Source data:
──────────────────────────────
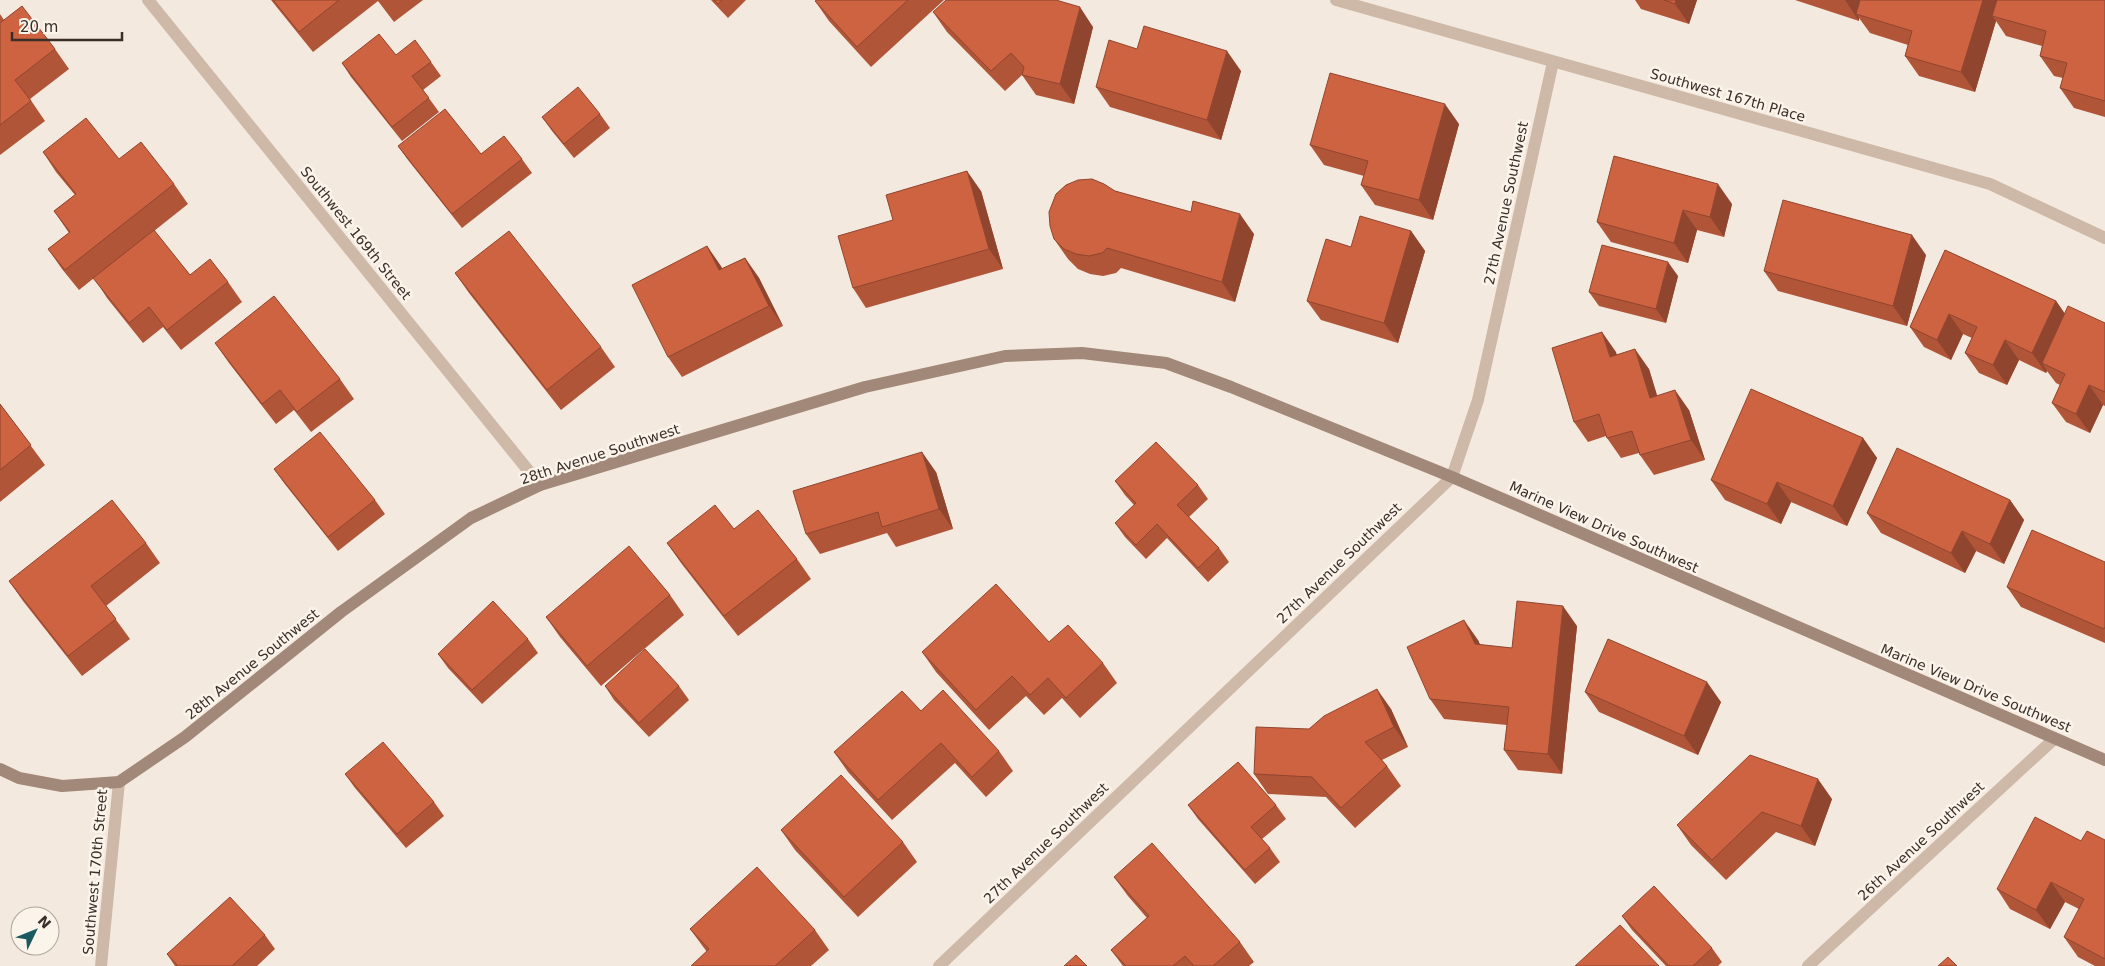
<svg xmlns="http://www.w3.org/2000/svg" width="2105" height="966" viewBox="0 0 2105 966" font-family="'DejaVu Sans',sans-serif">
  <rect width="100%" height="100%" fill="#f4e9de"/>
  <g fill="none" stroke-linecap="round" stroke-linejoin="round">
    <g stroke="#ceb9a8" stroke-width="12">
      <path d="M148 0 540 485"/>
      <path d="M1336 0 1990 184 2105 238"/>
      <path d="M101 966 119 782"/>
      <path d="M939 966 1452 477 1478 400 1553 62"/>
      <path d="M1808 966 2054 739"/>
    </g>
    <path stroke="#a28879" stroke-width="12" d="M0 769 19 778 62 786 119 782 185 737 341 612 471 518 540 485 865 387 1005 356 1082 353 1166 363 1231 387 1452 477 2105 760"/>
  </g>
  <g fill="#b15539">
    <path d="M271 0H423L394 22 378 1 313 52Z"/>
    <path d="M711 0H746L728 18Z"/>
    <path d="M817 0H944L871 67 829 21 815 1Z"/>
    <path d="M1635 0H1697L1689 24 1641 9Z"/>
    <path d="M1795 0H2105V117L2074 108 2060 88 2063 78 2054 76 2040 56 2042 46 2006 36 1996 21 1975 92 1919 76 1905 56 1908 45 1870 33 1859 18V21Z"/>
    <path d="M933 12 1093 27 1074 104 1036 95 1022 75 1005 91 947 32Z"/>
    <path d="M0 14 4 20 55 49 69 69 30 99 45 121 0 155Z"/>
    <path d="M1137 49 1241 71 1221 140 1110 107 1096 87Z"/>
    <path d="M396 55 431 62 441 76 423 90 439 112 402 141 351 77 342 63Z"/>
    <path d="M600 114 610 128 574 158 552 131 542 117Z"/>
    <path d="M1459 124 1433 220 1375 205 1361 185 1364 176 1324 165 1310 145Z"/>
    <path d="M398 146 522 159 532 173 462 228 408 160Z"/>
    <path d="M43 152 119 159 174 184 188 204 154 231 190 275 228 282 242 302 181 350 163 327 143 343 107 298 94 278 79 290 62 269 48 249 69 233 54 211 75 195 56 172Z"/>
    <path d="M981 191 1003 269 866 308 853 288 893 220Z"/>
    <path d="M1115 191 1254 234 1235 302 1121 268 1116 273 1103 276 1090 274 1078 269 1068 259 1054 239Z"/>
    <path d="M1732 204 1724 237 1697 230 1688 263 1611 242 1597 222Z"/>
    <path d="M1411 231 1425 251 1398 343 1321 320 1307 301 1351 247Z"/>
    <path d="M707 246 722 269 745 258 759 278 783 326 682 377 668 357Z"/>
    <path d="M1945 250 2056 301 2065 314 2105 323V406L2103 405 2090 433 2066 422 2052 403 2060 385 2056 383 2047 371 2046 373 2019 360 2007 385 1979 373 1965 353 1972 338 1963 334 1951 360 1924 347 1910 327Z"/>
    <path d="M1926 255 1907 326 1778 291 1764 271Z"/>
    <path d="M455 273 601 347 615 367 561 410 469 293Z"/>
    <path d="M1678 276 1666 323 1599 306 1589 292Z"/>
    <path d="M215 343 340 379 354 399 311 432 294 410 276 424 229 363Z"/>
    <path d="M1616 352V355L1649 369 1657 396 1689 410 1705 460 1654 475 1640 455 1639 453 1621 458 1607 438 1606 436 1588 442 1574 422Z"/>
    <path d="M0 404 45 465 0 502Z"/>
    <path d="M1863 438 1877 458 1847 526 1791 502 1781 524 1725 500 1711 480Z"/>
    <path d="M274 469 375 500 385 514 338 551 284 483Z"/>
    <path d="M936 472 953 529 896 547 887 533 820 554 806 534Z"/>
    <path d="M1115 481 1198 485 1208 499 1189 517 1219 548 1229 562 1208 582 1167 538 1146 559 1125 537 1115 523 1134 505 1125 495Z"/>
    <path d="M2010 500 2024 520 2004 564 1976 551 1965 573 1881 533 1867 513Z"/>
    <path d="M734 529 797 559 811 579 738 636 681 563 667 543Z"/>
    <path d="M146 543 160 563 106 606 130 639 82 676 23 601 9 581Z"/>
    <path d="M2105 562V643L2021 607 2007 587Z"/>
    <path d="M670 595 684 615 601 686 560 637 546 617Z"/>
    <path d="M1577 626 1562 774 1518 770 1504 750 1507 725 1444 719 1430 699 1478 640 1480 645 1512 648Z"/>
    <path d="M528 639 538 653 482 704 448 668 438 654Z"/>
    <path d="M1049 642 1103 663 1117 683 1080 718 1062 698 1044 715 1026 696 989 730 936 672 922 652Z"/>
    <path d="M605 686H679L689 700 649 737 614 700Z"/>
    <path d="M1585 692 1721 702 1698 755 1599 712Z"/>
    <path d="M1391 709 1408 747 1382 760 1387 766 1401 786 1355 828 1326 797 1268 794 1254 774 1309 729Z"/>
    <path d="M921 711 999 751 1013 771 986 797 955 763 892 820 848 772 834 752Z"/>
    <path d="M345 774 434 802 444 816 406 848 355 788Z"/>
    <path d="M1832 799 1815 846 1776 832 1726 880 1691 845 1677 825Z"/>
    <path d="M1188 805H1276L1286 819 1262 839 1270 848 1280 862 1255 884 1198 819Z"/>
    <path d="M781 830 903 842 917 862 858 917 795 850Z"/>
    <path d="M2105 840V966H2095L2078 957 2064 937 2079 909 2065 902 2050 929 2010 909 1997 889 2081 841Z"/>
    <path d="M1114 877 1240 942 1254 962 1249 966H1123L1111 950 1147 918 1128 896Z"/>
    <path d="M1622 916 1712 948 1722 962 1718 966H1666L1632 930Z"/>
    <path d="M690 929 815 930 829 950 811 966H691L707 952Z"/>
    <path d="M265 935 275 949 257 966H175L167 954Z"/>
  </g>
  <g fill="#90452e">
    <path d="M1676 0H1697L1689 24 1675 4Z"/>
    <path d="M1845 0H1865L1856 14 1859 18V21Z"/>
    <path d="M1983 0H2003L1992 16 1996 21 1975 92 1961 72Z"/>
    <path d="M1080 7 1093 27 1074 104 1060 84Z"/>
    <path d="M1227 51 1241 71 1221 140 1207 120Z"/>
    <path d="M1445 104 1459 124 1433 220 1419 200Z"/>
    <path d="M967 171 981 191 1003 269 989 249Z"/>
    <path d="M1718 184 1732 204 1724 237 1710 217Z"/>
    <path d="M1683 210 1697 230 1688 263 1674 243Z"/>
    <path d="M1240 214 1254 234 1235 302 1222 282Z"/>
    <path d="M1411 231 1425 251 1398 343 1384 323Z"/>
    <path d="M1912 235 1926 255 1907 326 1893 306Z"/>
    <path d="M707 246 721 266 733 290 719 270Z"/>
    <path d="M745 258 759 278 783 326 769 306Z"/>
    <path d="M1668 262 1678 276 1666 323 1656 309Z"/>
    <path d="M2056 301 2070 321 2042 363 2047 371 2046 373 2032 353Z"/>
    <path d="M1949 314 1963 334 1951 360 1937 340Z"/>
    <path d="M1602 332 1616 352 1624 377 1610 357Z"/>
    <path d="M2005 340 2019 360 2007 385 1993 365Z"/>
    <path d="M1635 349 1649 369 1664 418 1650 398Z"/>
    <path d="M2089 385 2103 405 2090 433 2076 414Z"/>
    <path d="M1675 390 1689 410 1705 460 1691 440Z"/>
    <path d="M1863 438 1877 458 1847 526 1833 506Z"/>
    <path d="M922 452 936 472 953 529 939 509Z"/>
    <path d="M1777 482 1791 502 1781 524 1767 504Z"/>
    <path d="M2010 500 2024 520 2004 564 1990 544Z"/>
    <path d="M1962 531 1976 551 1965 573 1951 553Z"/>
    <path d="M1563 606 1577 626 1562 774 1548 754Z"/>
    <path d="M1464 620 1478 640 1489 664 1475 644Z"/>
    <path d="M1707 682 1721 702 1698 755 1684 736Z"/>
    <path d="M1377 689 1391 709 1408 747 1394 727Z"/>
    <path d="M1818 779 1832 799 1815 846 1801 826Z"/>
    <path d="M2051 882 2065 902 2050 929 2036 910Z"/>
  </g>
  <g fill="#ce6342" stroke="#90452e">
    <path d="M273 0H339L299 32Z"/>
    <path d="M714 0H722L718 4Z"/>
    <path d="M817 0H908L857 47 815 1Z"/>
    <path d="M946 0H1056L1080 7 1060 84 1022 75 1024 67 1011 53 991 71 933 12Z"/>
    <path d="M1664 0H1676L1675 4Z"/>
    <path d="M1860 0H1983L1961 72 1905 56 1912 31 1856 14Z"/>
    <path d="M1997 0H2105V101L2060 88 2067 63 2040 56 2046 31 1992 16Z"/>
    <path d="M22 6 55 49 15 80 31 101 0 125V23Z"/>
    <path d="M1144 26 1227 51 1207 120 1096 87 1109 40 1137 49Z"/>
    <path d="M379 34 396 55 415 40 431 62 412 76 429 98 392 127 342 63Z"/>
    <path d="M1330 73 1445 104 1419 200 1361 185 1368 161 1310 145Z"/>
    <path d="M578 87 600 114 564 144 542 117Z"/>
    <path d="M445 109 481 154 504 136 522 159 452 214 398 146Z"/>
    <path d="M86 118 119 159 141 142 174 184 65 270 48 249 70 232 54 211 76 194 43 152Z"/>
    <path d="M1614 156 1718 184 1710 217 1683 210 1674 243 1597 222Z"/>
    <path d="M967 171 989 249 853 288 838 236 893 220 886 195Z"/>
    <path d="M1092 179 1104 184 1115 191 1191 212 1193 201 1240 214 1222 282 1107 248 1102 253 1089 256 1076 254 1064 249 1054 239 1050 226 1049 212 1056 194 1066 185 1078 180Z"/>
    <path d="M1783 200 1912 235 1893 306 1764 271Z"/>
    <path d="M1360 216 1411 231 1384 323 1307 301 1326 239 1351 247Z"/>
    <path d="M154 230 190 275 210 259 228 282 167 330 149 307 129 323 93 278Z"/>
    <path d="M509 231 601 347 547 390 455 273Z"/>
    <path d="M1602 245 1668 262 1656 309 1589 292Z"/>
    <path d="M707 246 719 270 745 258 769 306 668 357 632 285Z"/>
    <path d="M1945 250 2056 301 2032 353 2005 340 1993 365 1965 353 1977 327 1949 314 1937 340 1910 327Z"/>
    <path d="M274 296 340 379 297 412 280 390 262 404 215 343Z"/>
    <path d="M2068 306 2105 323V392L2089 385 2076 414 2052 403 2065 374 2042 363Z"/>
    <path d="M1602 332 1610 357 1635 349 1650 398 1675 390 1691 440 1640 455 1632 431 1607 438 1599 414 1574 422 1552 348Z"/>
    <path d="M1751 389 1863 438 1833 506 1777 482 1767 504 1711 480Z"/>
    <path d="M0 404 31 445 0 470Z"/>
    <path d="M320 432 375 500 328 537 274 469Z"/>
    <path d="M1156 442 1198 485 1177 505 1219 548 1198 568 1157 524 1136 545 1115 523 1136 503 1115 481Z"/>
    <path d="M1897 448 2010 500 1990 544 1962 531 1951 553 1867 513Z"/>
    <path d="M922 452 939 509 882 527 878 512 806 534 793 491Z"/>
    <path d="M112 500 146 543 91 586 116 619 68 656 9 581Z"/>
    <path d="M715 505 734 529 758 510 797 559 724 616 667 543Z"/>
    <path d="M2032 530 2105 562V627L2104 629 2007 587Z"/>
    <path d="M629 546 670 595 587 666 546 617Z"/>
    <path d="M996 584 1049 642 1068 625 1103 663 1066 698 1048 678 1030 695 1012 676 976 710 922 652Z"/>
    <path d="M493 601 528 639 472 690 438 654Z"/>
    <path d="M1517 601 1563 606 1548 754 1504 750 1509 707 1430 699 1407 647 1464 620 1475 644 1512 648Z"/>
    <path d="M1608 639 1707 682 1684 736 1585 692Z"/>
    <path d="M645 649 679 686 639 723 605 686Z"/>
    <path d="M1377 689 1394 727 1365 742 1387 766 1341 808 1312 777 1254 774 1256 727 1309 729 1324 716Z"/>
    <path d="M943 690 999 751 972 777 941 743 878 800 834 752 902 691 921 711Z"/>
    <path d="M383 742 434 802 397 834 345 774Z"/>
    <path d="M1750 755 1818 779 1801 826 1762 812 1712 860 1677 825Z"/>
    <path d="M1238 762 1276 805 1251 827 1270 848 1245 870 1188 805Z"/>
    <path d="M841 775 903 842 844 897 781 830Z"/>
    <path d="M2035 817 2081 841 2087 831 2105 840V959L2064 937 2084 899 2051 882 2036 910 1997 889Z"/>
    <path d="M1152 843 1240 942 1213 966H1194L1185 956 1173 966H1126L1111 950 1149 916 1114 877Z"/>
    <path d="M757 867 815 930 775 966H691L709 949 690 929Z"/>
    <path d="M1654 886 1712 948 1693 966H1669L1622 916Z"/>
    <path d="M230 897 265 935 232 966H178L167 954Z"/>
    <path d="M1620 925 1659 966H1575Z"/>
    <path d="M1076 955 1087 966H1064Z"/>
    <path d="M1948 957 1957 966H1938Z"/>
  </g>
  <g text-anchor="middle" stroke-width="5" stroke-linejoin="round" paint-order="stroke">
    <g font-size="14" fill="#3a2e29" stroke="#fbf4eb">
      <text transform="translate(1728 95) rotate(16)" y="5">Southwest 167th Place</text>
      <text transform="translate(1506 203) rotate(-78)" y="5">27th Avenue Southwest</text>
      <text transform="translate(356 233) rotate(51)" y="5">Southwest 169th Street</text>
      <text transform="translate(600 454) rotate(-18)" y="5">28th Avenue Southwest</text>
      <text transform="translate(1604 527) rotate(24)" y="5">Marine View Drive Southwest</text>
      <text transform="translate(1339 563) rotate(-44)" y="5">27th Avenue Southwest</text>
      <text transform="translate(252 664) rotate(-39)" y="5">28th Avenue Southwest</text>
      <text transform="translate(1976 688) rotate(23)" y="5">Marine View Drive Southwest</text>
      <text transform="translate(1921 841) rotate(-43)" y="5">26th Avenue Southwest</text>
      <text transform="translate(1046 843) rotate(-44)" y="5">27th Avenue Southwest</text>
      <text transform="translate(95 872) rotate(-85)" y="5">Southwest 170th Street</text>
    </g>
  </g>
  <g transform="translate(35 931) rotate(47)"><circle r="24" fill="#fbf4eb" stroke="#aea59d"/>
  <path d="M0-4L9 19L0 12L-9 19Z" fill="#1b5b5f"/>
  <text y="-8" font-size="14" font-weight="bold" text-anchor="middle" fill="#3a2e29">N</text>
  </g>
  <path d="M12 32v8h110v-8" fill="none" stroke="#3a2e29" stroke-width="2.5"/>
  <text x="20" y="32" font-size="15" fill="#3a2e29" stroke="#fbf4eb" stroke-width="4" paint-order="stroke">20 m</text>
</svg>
──────────────────────────────
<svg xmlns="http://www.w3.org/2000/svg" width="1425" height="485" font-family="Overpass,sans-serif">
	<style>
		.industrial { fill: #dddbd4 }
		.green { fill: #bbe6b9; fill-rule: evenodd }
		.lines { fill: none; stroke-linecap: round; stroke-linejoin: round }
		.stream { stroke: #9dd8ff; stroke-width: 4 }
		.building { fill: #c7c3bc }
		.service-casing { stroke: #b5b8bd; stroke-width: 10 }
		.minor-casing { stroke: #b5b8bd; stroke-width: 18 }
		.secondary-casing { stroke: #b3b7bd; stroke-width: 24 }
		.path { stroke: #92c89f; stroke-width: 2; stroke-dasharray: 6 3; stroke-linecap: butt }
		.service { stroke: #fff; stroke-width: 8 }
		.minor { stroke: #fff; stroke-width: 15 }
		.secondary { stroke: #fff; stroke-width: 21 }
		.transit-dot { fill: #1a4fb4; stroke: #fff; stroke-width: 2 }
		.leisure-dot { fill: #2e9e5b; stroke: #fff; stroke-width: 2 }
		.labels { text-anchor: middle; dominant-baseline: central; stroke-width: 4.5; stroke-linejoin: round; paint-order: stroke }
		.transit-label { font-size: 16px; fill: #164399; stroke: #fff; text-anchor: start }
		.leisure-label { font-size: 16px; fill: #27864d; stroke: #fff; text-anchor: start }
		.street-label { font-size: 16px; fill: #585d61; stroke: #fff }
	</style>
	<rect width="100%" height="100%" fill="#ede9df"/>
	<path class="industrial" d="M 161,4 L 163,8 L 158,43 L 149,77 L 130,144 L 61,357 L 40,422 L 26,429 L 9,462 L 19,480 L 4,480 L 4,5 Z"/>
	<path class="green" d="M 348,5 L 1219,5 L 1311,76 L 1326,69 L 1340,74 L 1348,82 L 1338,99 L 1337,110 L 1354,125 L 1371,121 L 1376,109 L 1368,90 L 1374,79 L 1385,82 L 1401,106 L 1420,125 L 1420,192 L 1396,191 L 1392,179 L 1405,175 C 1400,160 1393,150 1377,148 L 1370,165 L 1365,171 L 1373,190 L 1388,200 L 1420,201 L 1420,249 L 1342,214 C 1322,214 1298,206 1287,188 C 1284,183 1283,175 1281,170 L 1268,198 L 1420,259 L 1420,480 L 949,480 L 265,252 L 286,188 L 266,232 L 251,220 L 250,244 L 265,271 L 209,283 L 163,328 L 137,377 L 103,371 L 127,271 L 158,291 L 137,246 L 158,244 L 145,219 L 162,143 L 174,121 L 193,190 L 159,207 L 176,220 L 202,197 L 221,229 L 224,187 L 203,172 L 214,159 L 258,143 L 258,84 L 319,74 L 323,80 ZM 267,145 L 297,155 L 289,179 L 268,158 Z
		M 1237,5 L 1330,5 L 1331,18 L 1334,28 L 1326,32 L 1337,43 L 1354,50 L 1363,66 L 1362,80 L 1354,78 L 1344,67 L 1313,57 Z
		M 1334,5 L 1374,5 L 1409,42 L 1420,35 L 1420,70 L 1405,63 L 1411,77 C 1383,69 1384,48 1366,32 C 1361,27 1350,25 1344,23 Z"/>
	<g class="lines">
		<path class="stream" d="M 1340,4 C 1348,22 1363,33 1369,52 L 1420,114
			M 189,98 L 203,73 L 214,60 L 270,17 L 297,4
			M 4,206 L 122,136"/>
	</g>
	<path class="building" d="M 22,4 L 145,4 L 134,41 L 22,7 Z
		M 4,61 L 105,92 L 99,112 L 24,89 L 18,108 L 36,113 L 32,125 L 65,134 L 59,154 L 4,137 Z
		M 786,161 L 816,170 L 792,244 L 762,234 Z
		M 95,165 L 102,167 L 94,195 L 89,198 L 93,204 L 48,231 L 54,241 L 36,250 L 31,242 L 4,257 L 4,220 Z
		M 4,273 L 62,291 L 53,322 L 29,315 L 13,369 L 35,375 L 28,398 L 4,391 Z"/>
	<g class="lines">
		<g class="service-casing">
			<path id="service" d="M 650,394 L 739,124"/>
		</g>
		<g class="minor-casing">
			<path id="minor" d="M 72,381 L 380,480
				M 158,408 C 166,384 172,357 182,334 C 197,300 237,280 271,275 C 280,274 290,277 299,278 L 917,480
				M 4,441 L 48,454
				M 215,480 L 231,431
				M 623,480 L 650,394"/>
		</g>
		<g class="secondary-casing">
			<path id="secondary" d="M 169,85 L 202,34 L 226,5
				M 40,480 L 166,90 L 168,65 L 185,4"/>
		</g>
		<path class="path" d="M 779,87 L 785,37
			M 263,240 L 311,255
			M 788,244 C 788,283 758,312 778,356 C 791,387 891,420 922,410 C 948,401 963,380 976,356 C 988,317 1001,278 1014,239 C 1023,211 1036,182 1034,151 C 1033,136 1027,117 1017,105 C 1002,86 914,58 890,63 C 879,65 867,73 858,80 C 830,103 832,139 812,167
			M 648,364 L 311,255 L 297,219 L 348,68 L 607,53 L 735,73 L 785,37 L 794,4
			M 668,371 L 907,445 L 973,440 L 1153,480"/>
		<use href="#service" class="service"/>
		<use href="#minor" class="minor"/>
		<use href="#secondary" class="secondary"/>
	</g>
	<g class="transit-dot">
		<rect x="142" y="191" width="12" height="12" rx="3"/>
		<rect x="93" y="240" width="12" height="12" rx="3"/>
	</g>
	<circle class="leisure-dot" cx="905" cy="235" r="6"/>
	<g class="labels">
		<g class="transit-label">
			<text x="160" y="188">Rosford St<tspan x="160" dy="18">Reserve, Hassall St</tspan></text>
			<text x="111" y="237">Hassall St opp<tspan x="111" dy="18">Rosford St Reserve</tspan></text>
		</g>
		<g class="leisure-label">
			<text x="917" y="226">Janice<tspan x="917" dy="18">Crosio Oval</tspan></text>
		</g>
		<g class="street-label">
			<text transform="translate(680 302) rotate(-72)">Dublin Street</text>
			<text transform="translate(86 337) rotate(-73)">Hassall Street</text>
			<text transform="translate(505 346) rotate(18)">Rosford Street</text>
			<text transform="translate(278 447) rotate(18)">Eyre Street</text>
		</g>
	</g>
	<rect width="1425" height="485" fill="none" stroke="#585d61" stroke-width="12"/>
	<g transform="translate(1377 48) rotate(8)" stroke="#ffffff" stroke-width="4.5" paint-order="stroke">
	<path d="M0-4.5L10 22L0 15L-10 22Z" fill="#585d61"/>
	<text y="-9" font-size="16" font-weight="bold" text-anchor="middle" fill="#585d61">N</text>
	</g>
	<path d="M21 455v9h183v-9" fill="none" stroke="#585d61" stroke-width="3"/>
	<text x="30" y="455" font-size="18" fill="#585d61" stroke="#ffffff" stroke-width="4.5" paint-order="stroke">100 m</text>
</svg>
──────────────────────────────
Whenever "linecap" occurs in a line of the entries, copy that line.

  <g fill="none" stroke-linecap="round" stroke-linejoin="round">
		.lines { fill: none; stroke-linecap: round; stroke-linejoin: round }
		.path { stroke: #92c89f; stroke-width: 2; stroke-dasharray: 6 3; stroke-linecap: butt }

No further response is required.